KUALA LUMPUR July 31 - A common legal framework legislating the adoption of digital signature (digicert) in e-commerce transactions is next to impossible, said Nor Azli Othman, chief executive officer of Digicert Sdn Bhd.
He told this to newsmen after his opening remarks at the ASEAN Certification Authority (CA) Forum for e-business today.
Certain countries, he added, would like to protect certain industries and every country has its own legislation system which may not be compatible to the implementation of a common legal framework on digicert.
Digicerts are a form of electronic identification and authentication tool to facilitate e-commerce on-line transactions where two interacting parties over the internet know each other's identity.

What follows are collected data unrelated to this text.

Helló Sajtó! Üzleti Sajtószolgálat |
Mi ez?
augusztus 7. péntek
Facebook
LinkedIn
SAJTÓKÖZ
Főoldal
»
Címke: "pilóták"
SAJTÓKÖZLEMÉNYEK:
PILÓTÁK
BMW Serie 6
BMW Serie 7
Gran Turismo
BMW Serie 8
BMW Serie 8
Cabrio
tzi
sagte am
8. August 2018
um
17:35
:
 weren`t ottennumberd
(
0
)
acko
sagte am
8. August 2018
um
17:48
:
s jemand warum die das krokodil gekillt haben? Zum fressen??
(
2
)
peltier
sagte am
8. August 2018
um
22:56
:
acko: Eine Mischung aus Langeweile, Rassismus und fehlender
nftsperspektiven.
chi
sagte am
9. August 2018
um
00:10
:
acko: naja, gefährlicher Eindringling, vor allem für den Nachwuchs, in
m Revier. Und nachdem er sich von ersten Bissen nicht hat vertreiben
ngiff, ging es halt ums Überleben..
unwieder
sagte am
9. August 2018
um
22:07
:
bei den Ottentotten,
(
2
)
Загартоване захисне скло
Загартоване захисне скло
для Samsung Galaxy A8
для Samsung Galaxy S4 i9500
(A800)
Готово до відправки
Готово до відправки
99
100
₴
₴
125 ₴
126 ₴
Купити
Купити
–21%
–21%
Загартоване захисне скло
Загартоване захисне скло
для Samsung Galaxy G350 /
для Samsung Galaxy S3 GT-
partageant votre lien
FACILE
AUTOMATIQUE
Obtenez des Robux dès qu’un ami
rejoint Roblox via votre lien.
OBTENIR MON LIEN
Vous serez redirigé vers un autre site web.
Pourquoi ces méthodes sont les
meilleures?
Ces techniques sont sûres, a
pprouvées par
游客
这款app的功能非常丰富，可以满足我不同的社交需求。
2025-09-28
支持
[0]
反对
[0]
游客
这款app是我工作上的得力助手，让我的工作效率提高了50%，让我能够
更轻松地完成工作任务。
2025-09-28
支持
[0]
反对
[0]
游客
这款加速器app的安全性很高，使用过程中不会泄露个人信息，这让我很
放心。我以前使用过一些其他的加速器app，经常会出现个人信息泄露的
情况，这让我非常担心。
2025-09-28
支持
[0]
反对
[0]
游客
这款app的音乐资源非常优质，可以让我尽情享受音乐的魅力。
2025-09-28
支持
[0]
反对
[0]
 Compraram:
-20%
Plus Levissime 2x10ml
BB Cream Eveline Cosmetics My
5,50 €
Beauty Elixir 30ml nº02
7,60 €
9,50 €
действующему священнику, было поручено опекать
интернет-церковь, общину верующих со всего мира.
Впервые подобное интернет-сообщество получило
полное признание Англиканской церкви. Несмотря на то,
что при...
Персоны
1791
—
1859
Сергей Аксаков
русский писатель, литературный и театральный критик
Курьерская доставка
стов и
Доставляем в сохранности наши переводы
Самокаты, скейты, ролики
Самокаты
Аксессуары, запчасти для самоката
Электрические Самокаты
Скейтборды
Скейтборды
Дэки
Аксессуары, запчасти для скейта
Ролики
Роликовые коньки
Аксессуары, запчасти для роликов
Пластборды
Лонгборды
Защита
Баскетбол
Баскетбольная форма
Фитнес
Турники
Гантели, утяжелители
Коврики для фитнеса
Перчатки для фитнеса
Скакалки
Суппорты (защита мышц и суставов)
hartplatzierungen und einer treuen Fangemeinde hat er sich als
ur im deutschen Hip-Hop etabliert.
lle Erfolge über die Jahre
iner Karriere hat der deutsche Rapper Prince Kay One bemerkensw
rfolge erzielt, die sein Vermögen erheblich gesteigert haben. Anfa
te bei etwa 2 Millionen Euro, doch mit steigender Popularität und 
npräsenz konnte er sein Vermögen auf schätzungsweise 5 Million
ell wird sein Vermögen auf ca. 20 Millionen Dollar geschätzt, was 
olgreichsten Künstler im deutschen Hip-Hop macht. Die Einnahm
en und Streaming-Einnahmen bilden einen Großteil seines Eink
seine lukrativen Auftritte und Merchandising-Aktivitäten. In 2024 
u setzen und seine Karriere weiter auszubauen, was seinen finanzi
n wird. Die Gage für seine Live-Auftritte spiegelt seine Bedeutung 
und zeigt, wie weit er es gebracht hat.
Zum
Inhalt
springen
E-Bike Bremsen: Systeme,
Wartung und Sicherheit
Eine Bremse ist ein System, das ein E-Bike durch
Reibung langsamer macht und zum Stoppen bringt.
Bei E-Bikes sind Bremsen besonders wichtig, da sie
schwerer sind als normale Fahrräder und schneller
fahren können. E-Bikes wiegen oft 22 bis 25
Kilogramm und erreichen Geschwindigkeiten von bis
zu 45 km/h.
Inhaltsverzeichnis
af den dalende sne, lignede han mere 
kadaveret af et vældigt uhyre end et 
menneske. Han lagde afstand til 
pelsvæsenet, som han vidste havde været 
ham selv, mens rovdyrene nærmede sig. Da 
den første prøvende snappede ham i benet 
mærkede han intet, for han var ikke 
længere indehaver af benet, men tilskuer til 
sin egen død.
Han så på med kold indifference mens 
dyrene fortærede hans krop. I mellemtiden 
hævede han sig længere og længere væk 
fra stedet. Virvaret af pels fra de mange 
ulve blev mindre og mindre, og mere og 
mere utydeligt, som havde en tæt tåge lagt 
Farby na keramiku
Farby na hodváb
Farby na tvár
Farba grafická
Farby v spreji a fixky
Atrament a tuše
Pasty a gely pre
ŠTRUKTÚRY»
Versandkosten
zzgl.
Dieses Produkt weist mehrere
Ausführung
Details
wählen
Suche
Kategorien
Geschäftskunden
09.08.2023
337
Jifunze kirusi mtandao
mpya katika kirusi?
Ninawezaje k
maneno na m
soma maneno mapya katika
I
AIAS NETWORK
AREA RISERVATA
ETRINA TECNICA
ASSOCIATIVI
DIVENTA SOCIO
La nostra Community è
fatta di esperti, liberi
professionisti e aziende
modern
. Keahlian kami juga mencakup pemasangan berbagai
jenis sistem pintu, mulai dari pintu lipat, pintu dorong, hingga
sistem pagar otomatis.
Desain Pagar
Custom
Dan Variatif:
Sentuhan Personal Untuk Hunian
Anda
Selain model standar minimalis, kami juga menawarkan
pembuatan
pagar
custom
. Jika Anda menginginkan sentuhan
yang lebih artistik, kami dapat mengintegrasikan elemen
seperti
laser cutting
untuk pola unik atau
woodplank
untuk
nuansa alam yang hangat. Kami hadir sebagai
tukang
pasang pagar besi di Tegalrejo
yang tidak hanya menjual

Currently, he said, Malaysia and Singapore were the only two ASEAN countries who had legal framework on digicert with the certification authority (CA) in practise.
However, the Malaysian legal framework on digicert stipulated under the Malaysian Digital Signature Act 1997 depends on definitions under the country's existing 50-year old contract law.
Singapore's legal framework on digicert, on the other hand, covers in-depth definitions on contract laws relating to e-commerce independently.
Digicert Sdn Bhd is the only licensed CA under the Malaysian Digital Signature Act 1997 and backed by two of the largest and trusted government organisations, namely Pos Malaysia Bhd and Mimos Bhd.